### Supplied entries
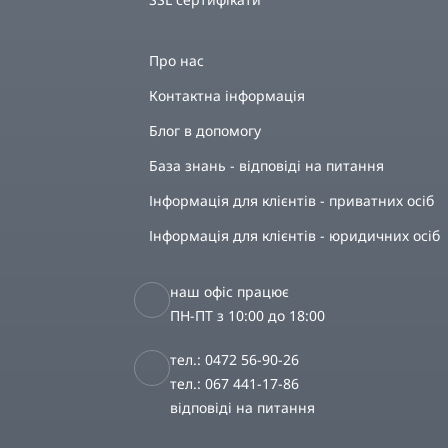
Про нас
Контактна інформація
Блог в допомогу
База знань - відповіді на питання
Інформація для клієнтів - приватних осіб
Інформація для клієнтів - юридичних осіб
наш офіс працює
ПН-ПТ з 10:00 до 18:00
тел.: 0472 56-90-26
тел.: 067 441-17-86
відповіді на питання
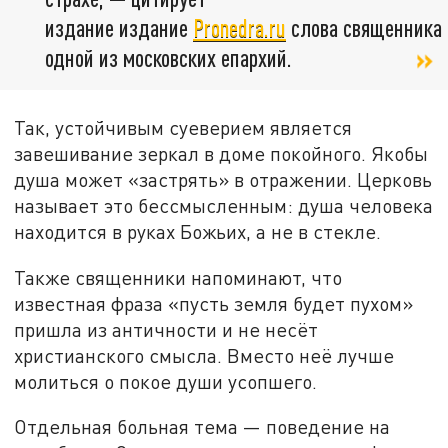
издание издание
Pronedra.ru
слова священника
одной из московских епархий.
Так, устойчивым суеверием является
завешивание зеркал в доме покойного. Якобы
душа может «застрять» в отражении. Церковь
называет это бессмысленным: душа человека
находится в руках Божьих, а не в стекле.
Также священники напоминают, что
известная фраза «пусть земля будет пухом»
пришла из античности и не несёт
христианского смысла. Вместо неё лучше
молиться о покое души усопшего.
Отдельная больная тема — поведение на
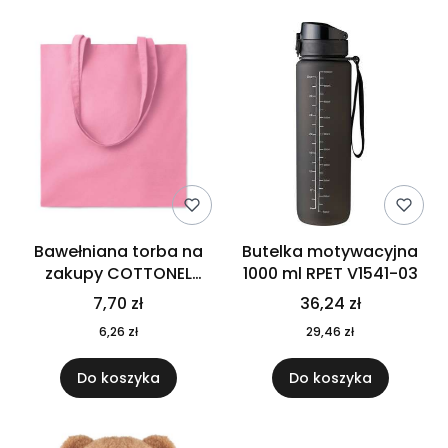
Bawełniana torba na
Butelka motywacyjna
zakupy COTTONEL
1000 ml RPET V1541-03
COLOUR++ MO9846-11
7,70 zł
36,24 zł
6,26 zł
29,46 zł
Do koszyka
Do koszyka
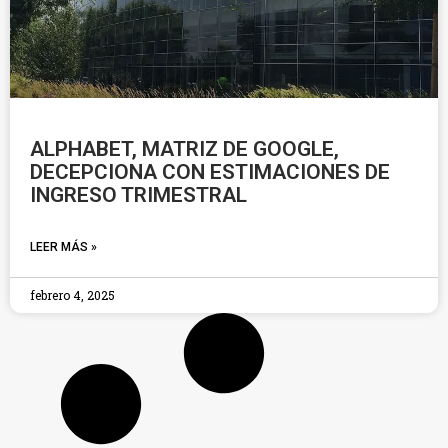
ALPHABET, MATRIZ DE GOOGLE,
DECEPCIONA CON ESTIMACIONES DE
INGRESO TRIMESTRAL
LEER MÁS »
febrero 4, 2025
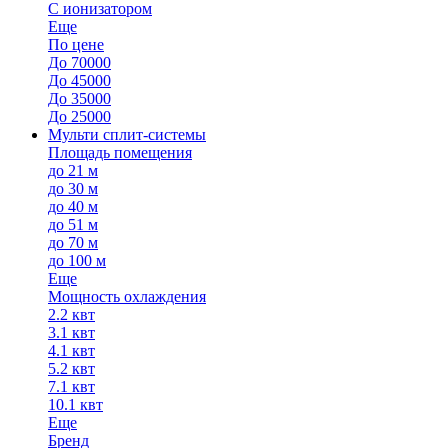
С ионизатором
Еще
По цене
До 70000
До 45000
До 35000
До 25000
Мульти сплит-системы
Площадь помещения
до 21 м
до 30 м
до 40 м
до 51 м
до 70 м
до 100 м
Еще
Мощность охлаждения
2.2 квт
3.1 квт
4.1 квт
5.2 квт
7.1 квт
10.1 квт
Еще
Бренд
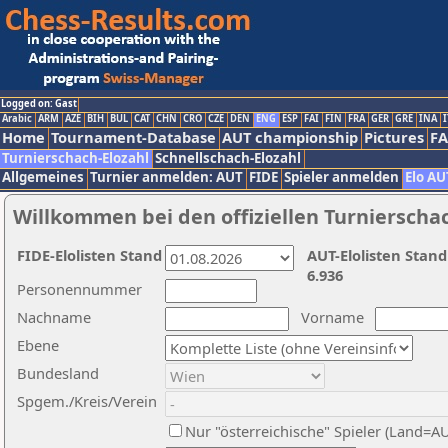
Logged on: Gast
Arabic
ARM
AZE
BIH
BUL
CAT
CHN
CRO
CZE
DEN
ENG
ESP
FAI
FIN
FRA
GER
GRE
INA
I
Home
Tournament-Database
AUT championship
Pictures
F
Turnierschach-Elozahl
Schnellschach-Elozahl
Allgemeines
Turnier anmelden: AUT
FIDE
Spieler anmelden
Elo AU
Willkommen bei den offiziellen Turnierscha
FIDE-Elolisten Stand
AUT-Elolisten Stand
6.936
Personennummer
Nachname
Vorname
Ebene
Bundesland
Spgem./Kreis/Verein
Nur "österreichische" Spieler (Land=A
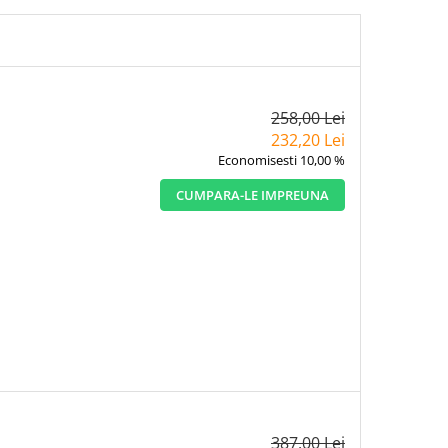
258,00 Lei
232,20 Lei
Economisesti 10,00 %
CUMPARA-LE IMPREUNA
387,00 Lei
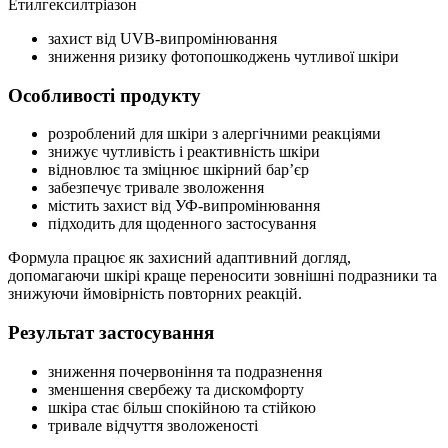
Етилгексилтріазон
захист від UVB-випромінювання
зниження ризику фотопошкоджень чутливої шкіри
Особливості продукту
розроблений для шкіри з алергічними реакціями
знижує чутливість і реактивність шкіри
відновлює та зміцнює шкірний бар’єр
забезпечує тривале зволоження
містить захист від УФ-випромінювання
підходить для щоденного застосування
Формула працює як захисний адаптивний догляд,
допомагаючи шкірі краще переносити зовнішні подразники та
знижуючи ймовірність повторних реакцій.
Результат застосування
зниження почервоніння та подразнення
зменшення свербежу та дискомфорту
шкіра стає більш спокійною та стійкою
тривале відчуття зволоженості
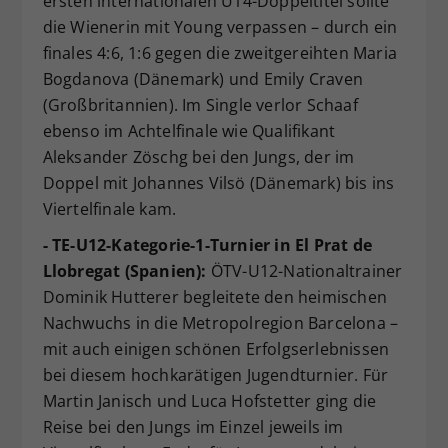
ersten internationalen U14-Doppeltitel sollte
die Wienerin mit Young verpassen – durch ein
finales 4:6, 1:6 gegen die zweitgereihten Maria
Bogdanova (Dänemark) und Emily Craven
(Großbritannien). Im Single verlor Schaaf
ebenso im Achtelfinale wie Qualifikant
Aleksander Zöschg bei den Jungs, der im
Doppel mit Johannes Vilsö (Dänemark) bis ins
Viertelfinale kam.
- TE-U12-Kategorie-1-Turnier in El Prat de
Llobregat (Spanien):
ÖTV-U12-Nationaltrainer
Dominik Hutterer begleitete den heimischen
Nachwuchs in die Metropolregion Barcelona –
mit auch einigen schönen Erfolgserlebnissen
bei diesem hochkarätigen Jugendturnier. Für
Martin Janisch und Luca Hofstetter ging die
Reise bei den Jungs im Einzel jeweils im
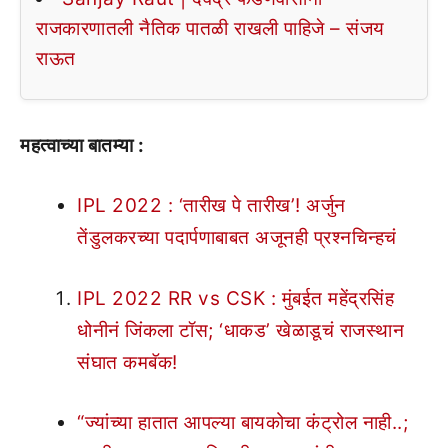
राजकारणातली नैतिक पातळी राखली पाहिजे – संजय
राऊत
महत्वाच्या बातम्या :
IPL 2022 : ‘तारीख पे तारीख’! अर्जुन
तेंडुलकरच्या पदार्पणाबाबत अजूनही प्रश्नचिन्हचं
IPL 2022 RR vs CSK : मुंबईत महेंद्रसिंह
धोनीनं जिंकला टॉस; ‘धाकड’ खेळाडूचं राजस्थान
संघात कमबॅक!
“ज्यांच्या हातात आपल्या बायकोचा कंट्रोल नाही..;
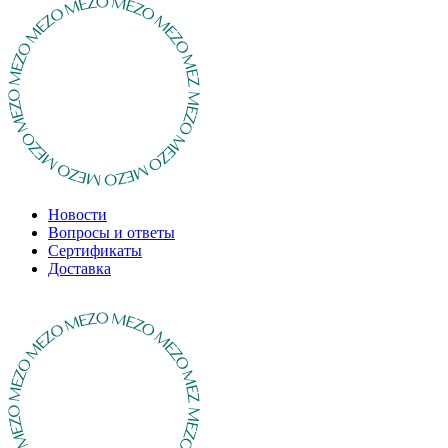
Новости
Вопросы и ответы
Сертификаты
Доставка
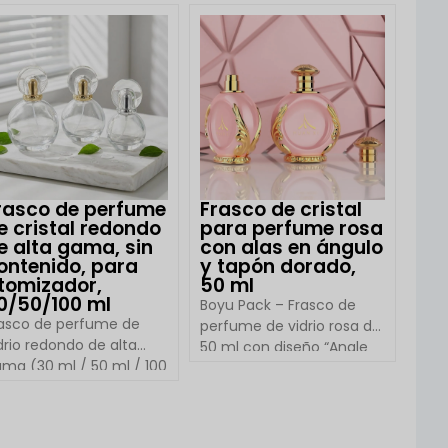
ran la imagen de marca al tiempo que garantizan la
rmas, colores y acabados superficiales, como
nte. Con soporte completo de OEM/ODM, Boyu
intivos y de alta calidad que destacan en mercados
rasco de perfume
Frasco de cristal
e cristal redondo
para perfume rosa
e alta gama, sin
con alas en ángulo
ontenido, para
y tapón dorado,
tomizador,
50 ml
0/50/100 ml
Boyu Pack – Frasco de
asco de perfume de
perfume de vidrio rosa de
drio redondo de alta
50 ml con diseño “Angle
ma (30 ml / 50 ml / 100
Wing” y tapón dorado
) Descripción general
Descripción general del
l producto El frasco de
producto El frasco de
VER DETALLES
rfume de vidrio
VER DETALLES
perfume HC1003 de Boyu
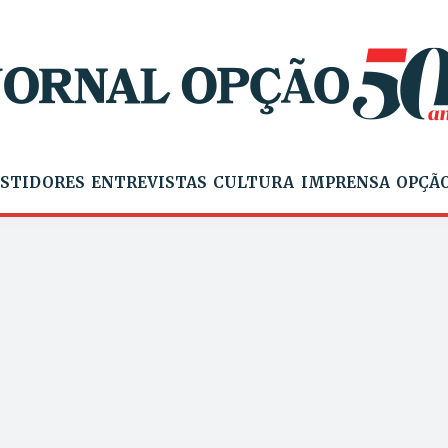
STIDORES
ENTREVISTAS
CULTURA
IMPRENSA
OPÇÃO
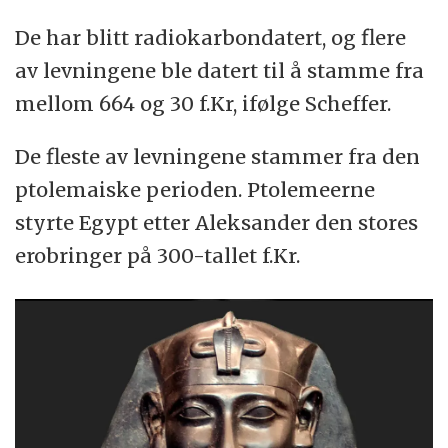
De har blitt radiokarbondatert, og flere
av levningene ble datert til å stamme fra
mellom 664 og 30 f.Kr, ifølge Scheffer.
De fleste av levningene stammer fra den
ptolemaiske perioden. Ptolemeerne
styrte Egypt etter Aleksander den stores
erobringer på 300-tallet f.Kr.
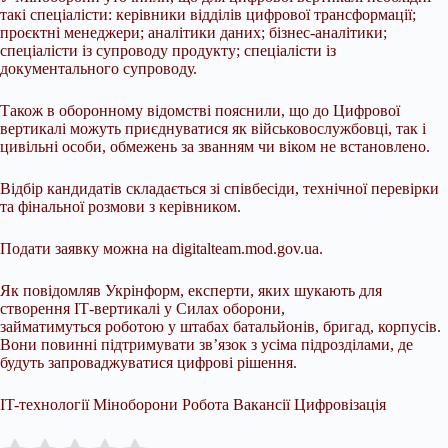
такі спеціалісти: керівники відділів цифрової трансформації;
проєктні менеджери; аналітики даних; бізнес-аналітики;
спеціалісти із супроводу продукту; спеціалісти із
документального супроводу.
Також в оборонному відомстві пояснили, що до Цифрової
вертикалі можуть приєднуватися як військовослужбовці, так і
цивільні особи, обмежень за званням чи віком не встановлено.
Відбір кандидатів складається зі співбесіди, технічної перевірки
та фінальної розмови з керівником.
Подати заявку можна на digitalteam.mod.gov.ua.
Як повідомляв Укрінформ, експерти, яких шукають для
створення ІТ-вертикалі у Силах оборони,
займатимуться роботою у штабах батальйонів, бригад, корпусів.
Вони повинні підтримувати зв’язок з усіма підрозділами, де
будуть запроваджуватися цифрові рішення.
IT-технології Міноборони Робота Вакансії Цифровізація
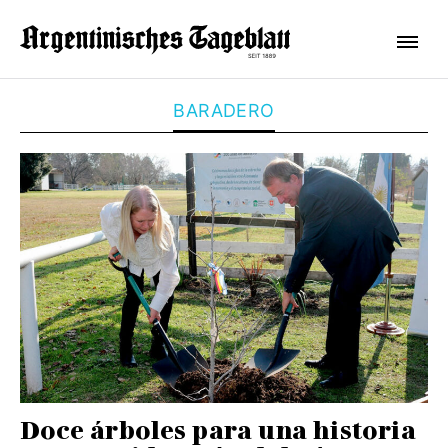
BARADERO
Doce árboles para una historia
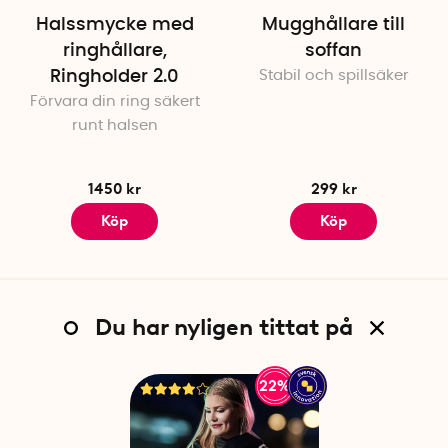
Halssmycke med
Mugghållare till
ringhållare,
soffan
Ringholder 2.0
Stabil och spillsäker
Förvara din ring säkert
runt halsen
1450 kr
299 kr
Köp
Köp
Du har nyligen tittat på
22%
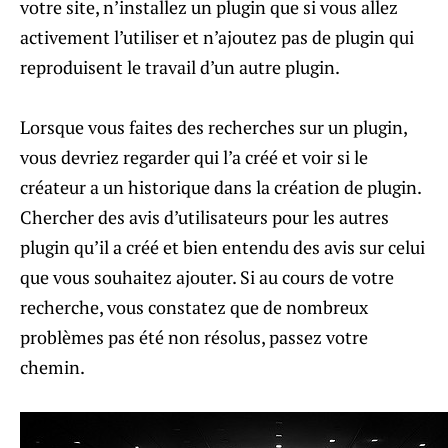
votre site, n’installez un plugin que si vous allez
activement l’utiliser et n’ajoutez pas de plugin qui
reproduisent le travail d’un autre plugin.
Lorsque vous faites des recherches sur un plugin,
vous devriez regarder qui l’a créé et voir si le
créateur a un historique dans la création de plugin.
Chercher des avis d’utilisateurs pour les autres
plugin qu’il a créé et bien entendu des avis sur celui
que vous souhaitez ajouter. Si au cours de votre
recherche, vous constatez que de nombreux
problèmes pas été non résolus, passez votre
chemin.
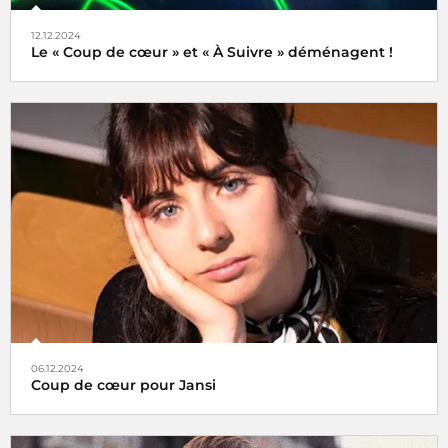
12.12.2024
Le « Coup de cœur » et « À Suivre » déménagent !
Tels des oiseaux migrateurs à partir du lundi 16 décembre
2024 retrouvez nos rubriques
Coup de cœur
et
À Suivre
,
non plus ici (sur radiofrance.com) mais là, à savoir sur la
plateforme
06.12.2024
Coup de cœur pour Jansi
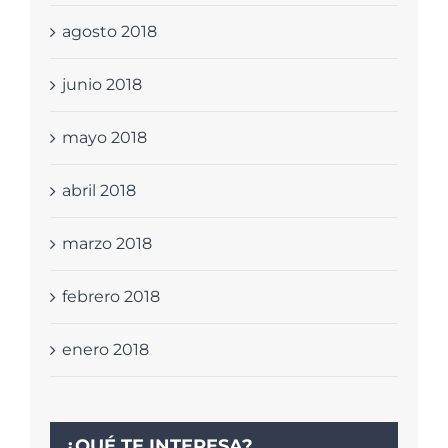
agosto 2018
junio 2018
mayo 2018
abril 2018
marzo 2018
febrero 2018
enero 2018
¿QUÉ TE INTERESA?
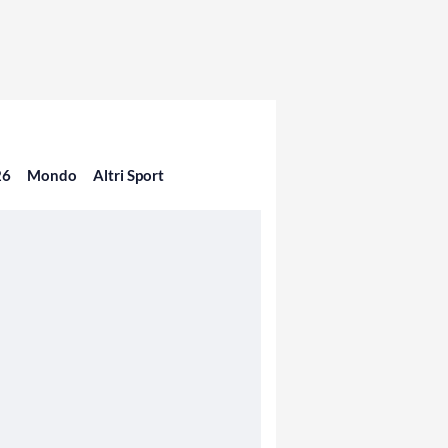
26
Mondo
Altri Sport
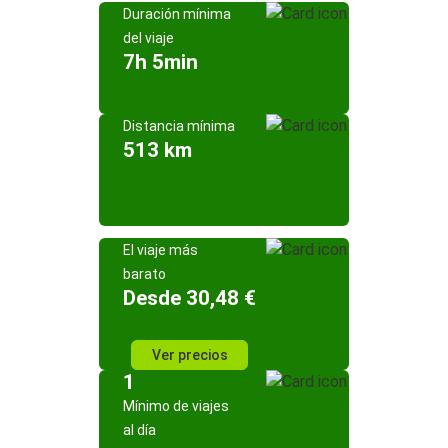
Duración mínima
del viaje
7h 5min
Distancia mínima
513 km
El viaje más
barato
Desde 30,48 €
Ver precios
1
Mínimo de viajes
al día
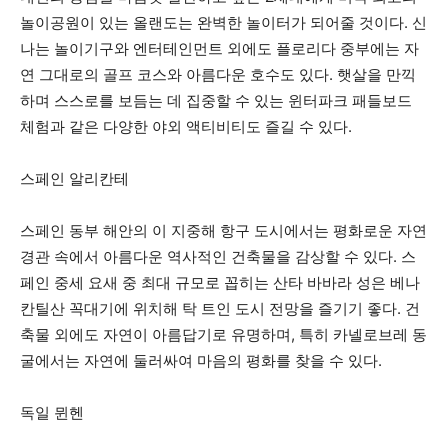
놀이공원이 있는 올랜도는 완벽한 놀이터가 되어줄 것이다. 신
나는 놀이기구와 엔터테인먼트 외에도 플로리다 중부에는 자
연 그대로의 골프 코스와 아름다운 호수도 있다. 햇살을 만끽
하며 스스로를 보듬는 데 집중할 수 있는 윈터파크 패들보드
체험과 같은 다양한 야외 액티비티도 즐길 수 있다.
스페인 알리칸테
스페인 동부 해안의 이 지중해 항구 도시에서는 평화로운 자연
경관 속에서 아름다운 역사적인 건축물을 감상할 수 있다. 스
페인 중세 요새 중 최대 규모로 꼽히는 산타 바바라 성은 베나
칸틸산 꼭대기에 위치해 탁 트인 도시 전망을 즐기기 좋다. 건
축물 외에도 자연이 아름답기로 유명하며, 특히 카넬로브레 동
굴에서는 자연에 둘러싸여 마음의 평화를 찾을 수 있다.
독일 뮌헨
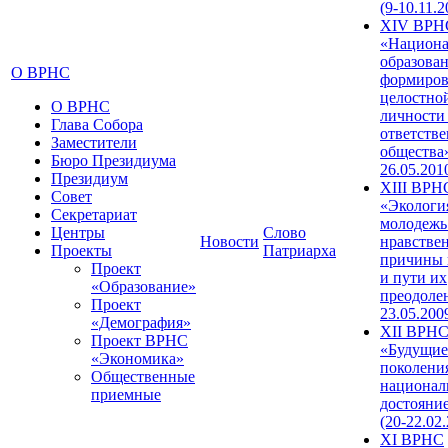
(9-10.11.2
XIV ВРН
«Национа
образован
О ВРНС
формиров
целостно
О ВРНС
личности
Глава Собора
ответств
Заместители
общества»
Бюро Президиума
26.05.201
Президиум
XIII ВРН
Совет
«Экологи
Секретариат
молодежь
Центры
Слово
Новости
нравстве
Проекты
Патриарха
причины 
Проект
и пути их
«Образование»
преодолен
Проект
23.05.200
«Демография»
XII ВРН
Проект ВРНС
«Будущие
«Экономика»
поколени
Общественные
национал
приемные
достояни
(20-22.02
XI ВРНС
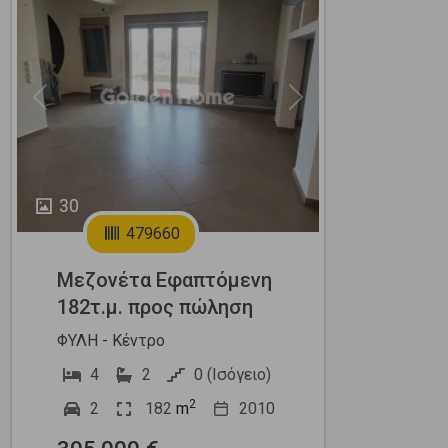
Previous
Next
30
479660
Μεζονέτα Εφαπτόμενη
182τ.μ. προς πώληση
ΦΥΛΗ - Κέντρο
4
2
0 (Ισόγειο)
2
2
182
m
2010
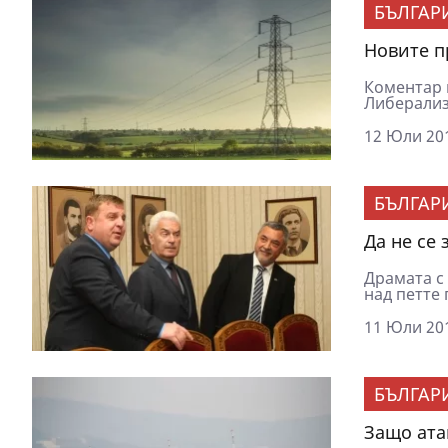
БЪЛГАР
Новите п
Коментар 
Либерализ
12 Юли 201
БЪЛГАР
Да не се 
Драмата с
над петте 
11 Юли 201
БЪЛГАР
Защо ата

### Work order
The answer consists of every line above in which the word "тривале" occurs.

### Completed task
забезпечує тривале зволоження
тривале відчуття зволоженості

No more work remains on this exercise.